TEXT UNDER STUDY:
The question one has to ask is who are these companies and how did they get here?
The findings
Organizations are simplifying work in response to employees feeling overwhelmed by increasing organizational complexity, growing information overload, and a highly stressful 24/7 work environment.
More than 7 out of 10 organizations rated the need to simplify work highly, with more than 25 percent citing it as an urgent problem. Ten percent of companies have a simplification program; 22 percent are working on one.
Why is this?
Technology, globalization, and compliance needs continuously add complexity to work. Left unaddressed, this leads to an organizational environment that damages employee engagement, lowers quality, and reduces innovation and customer service.
Some steps are already being taken. Some companies are waking up to the need to “simplify the work environment,” reduce workloads, eliminate steps, and engineer simpler applications that don’t require lots of training or time to use.
What’s needed?
In 2015, successful companies will continue to take steps to simplify work, reduce administrative burdens, and streamline complex processes.
Business and HR leaders should put “simplification” on the agenda for 2015 and focus on individual, organizational, and work-specific programs that reduce complexity and help people focus on what really matters. Taking these steps will ultimately help drive engagement and productivity.
“Softer” areas such as culture and engagement, leadership, and development have become urgent priorities
Increasing competition for talent has driven these to the top of the HC agenda
Consistently top 3 important issues across regions and industries
Leadership and learning have dramatically increased in importance, but the capability gap is widening
With economic recovery, accelerating demand for leadership at all levels, especially Millennials
Only 6% very ready to deal with leadership issues, only 10% have strong succession programs, and only 7% have programs to build Millennial leaders
Learning importance has quadrupled; The capability gap tripled from last year when it was the smallest
HR organizations and HR skills are not keeping up with business needs
Capability gaps have increased for virtually every issue
Business and HR leaders continue to give HR a failing grade
Only 5% rate HR as “excellent”
HR technology systems are a growing market, but their promise may be largely unfulfilled
HR spending increased 4% in 2014 over 2014, much of this dedicated to technology
6 in 10 companies are planning to increase HR spending in next 12-18 months
HR technology solutions market has grown by 50% to a $10 billion industry in last yearn, but HR organizations have not transformed fast enough
Tools without redesigning process and programs does not solve talent programs
Talent and people analytics are a high priority and a tremendous opportunity, but progress is slow
¾ rate talent as important or very important
Only showing small improvements in analytics capabilities: 35% reported HR analytics under development, and only 8% are excellent at HR
Outside data is now integral to the HR solution
Simplification is an emerging theme; HR is part of the problem
Last year the overwhelmed employee emerged as a significant problem
74% rate their work environment on as complex or very complex and half have programs to simplify work
HR is simplifying – for example streamlining performance management
We see beginning of major movement to apply innovative approaches and techniques like design thinking
The full Human Capital Trends 2015 report goes much deeper. You’ll find stories of how leading companies are leveraging these trends for competitive advantage. And if this all seems overwhelming, we’ve incorporated practical advice for companies and HR leaders on where to start.
Our advice is straightforward: Jump into the fray with enthusiasm. Seize ownership of these trends and exert leadership in addressing them. Make 2015 a year of boldness in your human capital strategies. Innovate. Reinvent. Reimagine.

CHECK YOUR UNDERSTANDING:
A – Repeat the part of the human capital trends text starting at "Some steps are" and ending at "engagement and productivity.".
B – Answer these questions using the human capital trends text:
(i) What percentage of companies have a simplification program?
(ii) What share of respondents rate HR as "excellent"?
(iii) How many companies are planning to increase HR spending in the next 12-18 months?
The data comes from a source other than the human capital trends text.

THE DATA:
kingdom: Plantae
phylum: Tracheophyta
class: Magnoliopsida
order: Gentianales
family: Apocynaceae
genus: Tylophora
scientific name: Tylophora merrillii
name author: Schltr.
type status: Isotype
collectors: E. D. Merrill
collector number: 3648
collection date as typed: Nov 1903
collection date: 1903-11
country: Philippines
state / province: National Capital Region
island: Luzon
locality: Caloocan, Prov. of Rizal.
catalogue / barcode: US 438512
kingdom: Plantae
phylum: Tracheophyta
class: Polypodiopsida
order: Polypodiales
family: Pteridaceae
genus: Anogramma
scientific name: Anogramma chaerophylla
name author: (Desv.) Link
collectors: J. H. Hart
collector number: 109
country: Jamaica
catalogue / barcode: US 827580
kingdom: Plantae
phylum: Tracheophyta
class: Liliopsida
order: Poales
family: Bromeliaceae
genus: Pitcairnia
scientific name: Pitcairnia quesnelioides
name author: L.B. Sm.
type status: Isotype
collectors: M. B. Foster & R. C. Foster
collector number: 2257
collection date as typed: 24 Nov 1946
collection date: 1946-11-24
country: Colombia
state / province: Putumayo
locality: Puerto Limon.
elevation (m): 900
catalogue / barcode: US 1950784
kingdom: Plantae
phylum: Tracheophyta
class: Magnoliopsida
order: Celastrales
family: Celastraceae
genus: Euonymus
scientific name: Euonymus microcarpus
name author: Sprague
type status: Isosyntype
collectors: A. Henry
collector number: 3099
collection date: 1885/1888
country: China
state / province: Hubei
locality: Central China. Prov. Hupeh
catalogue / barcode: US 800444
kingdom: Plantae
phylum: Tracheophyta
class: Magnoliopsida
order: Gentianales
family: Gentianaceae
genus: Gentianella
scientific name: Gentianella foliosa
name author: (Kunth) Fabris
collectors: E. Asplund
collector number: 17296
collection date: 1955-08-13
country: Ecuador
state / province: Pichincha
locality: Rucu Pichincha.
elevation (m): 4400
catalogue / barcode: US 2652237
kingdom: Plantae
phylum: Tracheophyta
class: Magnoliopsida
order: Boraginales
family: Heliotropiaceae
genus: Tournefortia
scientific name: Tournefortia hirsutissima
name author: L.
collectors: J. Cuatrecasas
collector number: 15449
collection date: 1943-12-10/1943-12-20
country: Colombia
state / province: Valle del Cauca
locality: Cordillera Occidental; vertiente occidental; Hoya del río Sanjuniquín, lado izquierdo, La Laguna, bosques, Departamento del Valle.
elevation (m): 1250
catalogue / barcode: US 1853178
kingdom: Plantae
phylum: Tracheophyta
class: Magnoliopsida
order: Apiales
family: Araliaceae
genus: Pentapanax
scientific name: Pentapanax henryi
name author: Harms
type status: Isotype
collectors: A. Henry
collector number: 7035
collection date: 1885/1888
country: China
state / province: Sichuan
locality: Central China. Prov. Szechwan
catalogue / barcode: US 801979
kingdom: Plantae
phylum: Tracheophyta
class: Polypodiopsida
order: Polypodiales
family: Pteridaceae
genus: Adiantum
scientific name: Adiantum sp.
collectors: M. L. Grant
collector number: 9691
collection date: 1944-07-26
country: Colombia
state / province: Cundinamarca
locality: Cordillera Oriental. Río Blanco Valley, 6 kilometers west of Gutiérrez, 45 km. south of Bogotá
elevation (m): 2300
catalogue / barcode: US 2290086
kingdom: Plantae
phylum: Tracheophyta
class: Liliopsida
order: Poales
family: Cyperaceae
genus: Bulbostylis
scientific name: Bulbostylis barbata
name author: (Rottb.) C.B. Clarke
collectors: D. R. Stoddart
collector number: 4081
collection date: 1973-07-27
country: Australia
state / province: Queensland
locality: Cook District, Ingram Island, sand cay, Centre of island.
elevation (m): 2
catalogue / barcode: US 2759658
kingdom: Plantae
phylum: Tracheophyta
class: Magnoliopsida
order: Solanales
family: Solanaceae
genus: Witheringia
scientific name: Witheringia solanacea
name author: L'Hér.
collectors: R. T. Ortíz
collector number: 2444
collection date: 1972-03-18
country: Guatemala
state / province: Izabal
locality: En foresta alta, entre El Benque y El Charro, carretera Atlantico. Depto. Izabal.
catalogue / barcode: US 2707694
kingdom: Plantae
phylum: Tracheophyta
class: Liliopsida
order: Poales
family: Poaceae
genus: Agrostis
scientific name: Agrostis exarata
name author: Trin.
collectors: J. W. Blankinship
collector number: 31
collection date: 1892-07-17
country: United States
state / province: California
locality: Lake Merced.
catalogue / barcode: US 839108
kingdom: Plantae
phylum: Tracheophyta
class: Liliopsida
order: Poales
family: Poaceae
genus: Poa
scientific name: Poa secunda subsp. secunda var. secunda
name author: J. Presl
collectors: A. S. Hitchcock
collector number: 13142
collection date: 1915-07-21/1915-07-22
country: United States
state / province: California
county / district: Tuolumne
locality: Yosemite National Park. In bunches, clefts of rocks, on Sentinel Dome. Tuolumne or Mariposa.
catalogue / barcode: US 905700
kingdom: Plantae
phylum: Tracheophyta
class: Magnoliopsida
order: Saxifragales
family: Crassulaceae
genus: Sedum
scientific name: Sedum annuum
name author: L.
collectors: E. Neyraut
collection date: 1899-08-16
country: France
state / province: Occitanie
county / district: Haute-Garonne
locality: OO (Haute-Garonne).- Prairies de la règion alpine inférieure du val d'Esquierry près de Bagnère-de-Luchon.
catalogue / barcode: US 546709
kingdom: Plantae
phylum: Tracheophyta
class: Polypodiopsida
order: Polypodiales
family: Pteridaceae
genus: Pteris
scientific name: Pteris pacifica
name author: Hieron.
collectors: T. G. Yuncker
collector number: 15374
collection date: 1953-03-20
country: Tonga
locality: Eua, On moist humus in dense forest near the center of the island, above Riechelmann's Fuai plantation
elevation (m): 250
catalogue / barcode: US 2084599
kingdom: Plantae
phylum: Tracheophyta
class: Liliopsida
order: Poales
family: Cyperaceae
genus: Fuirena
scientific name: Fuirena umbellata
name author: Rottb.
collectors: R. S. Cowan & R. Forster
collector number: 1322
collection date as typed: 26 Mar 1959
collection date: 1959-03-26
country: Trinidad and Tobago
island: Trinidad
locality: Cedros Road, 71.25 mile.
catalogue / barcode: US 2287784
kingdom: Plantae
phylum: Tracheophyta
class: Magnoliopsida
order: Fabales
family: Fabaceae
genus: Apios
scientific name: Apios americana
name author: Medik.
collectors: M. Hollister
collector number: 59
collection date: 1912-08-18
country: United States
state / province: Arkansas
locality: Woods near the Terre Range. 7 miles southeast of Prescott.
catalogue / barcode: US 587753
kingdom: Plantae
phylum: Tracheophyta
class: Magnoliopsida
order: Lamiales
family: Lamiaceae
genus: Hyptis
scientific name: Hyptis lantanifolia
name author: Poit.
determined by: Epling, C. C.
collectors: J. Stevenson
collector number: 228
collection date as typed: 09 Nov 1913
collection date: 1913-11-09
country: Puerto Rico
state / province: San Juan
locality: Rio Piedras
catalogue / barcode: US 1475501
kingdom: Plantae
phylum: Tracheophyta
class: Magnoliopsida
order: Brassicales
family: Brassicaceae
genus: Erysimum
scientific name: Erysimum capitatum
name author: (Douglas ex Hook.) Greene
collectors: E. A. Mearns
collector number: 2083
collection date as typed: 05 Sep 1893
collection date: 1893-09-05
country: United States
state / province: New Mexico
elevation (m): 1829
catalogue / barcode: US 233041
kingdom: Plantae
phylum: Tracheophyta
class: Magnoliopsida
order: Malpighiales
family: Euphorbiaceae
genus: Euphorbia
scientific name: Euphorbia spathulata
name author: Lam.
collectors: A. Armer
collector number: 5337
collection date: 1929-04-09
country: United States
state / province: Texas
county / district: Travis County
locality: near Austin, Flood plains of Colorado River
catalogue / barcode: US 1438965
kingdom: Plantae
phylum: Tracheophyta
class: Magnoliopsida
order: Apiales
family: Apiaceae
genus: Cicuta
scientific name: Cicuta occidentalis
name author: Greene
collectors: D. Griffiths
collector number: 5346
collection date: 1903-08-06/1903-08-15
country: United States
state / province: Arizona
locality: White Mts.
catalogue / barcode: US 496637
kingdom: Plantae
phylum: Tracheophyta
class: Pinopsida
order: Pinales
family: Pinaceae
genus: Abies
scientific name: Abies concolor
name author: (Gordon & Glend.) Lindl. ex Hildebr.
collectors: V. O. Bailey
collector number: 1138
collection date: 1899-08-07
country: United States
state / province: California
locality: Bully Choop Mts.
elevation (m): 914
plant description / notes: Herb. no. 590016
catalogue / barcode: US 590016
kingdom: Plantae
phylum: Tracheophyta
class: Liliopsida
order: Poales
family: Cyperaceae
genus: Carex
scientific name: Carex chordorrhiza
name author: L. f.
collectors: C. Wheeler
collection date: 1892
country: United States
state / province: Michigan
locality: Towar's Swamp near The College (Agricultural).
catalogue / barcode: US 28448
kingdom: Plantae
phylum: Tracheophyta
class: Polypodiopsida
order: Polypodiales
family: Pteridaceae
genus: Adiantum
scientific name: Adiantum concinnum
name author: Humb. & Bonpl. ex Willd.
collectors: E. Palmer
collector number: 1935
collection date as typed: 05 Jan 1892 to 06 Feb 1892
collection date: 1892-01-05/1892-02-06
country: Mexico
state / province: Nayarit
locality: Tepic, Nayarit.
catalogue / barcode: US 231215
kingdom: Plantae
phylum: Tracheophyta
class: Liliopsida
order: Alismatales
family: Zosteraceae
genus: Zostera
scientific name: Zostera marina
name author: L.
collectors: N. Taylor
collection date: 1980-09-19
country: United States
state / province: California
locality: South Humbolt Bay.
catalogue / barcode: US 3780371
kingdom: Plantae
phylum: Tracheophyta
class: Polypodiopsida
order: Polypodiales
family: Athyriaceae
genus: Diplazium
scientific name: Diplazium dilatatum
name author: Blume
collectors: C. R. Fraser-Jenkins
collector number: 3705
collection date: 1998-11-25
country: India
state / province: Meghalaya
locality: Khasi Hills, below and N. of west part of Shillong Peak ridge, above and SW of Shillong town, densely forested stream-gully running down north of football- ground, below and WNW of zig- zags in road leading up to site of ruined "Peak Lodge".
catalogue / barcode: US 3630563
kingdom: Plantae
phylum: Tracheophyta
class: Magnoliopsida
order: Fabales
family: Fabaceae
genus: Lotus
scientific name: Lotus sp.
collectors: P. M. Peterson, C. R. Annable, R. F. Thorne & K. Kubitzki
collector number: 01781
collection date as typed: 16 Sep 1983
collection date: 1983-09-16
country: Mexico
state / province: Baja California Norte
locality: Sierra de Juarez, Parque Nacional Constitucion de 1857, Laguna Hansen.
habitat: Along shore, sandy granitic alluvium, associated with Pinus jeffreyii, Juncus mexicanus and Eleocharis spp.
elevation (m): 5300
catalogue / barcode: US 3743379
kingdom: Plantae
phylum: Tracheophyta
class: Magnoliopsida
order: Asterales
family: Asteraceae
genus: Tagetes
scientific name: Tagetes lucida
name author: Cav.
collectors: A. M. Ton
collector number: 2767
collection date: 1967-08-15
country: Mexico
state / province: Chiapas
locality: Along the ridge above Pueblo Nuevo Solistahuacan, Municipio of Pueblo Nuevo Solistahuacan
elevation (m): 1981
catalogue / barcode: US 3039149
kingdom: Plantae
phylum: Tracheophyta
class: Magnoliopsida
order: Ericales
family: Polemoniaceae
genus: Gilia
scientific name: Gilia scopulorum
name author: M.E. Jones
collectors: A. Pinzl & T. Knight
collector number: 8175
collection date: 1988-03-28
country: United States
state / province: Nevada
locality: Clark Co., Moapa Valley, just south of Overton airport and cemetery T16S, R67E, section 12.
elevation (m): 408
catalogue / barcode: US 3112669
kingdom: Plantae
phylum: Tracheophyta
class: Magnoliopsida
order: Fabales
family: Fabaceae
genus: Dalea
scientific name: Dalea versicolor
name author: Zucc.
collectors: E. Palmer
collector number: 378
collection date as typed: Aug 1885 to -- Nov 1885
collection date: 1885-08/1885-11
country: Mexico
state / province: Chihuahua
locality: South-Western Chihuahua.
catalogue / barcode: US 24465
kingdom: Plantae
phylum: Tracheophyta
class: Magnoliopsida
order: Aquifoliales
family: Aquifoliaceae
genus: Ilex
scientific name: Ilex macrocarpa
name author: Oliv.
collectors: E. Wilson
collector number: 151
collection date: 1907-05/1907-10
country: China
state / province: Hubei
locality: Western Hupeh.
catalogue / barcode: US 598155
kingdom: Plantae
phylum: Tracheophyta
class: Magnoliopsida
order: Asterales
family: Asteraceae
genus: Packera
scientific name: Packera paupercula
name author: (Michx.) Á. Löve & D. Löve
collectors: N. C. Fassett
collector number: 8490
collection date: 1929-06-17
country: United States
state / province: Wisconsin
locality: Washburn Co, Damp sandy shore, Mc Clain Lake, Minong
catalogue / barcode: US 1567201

EXERCISE RESPONSES:
A –
Some steps are already being taken. Some companies are waking up to the need to “simplify the work environment,” reduce workloads, eliminate steps, and engineer simpler applications that don’t require lots of training or time to use.
What’s needed?
In 2015, successful companies will continue to take steps to simplify work, reduce administrative burdens, and streamline complex processes.
Business and HR leaders should put “simplification” on the agenda for 2015 and focus on individual, organizational, and work-specific programs that reduce complexity and help people focus on what really matters. Taking these steps will ultimately help drive engagement and productivity.

B –
(i) Ten percent.
(ii) Only 5%.
(iii) 6 in 10.